In FM Conway Ltd v The Rugby Football Union and others [2023] EWCA Civ 418 the Court of Appeal has dismissed an appeal by a contractor against a decision that it could be pursued either by the principal or by subrogated claim by the insurer for losses under a co-insurance policy.
The case concerned the design and installation of ductwork to accommodate high voltage power cables as part of a major refurbishment of Twickenham Stadium before the 2015 Rugby World Cup.
The RFU engaged the appellant, Conway, to install the ductwork but the cables were damaged when they were pulled through. The RFU claimed £4.4m for the cost of replacing the damaged cables and rectifying the ductwork, of which £3.3m had been paid by the insurer, RSA, under a policy by which the RFU and Conway were co-insured. At first instance the judge decided that Conway could not rely on the policy as a defence to the claim against it by the RFU or the subrogated claim of RSA.
The effect of co-insurance depends in each case on whether the parties intend to create an insurance fund which will be the sole avenue for making good the relevant loss or damage, or whether the fund co-exists with an independent right of action for breach of a term of the contract which has caused that loss. This is a question of construction of the particular contract Gard Marine Energy Ltd v China National Chartering Co Ltd and another [2017] 1 WLR 1793. The fact that the RFU and Conway were insured under the same policy did not of itself mean that they were covered for the same loss or could not make claims against each other.

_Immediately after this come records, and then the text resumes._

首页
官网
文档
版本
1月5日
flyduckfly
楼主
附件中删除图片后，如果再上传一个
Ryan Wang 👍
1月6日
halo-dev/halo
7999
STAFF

The judge, following the approach set out in Gard Marine, paid particular attention to authority and intention in the contract between RFU and Conway, which comprised an initial letter of intent, the subsequent building contract and the policy. He concluded that the RFU’s authority to insure was co-extensive with its obligation to do so in respect of all risks cover for existing structures and contents and nothing more. There was no extraneous evidence of authority and intention for anything wider. Insurance in respect of the cost of rectifying damage caused by Conway’s own defective works was excluded. The Court of Appeal found no fault with the decision.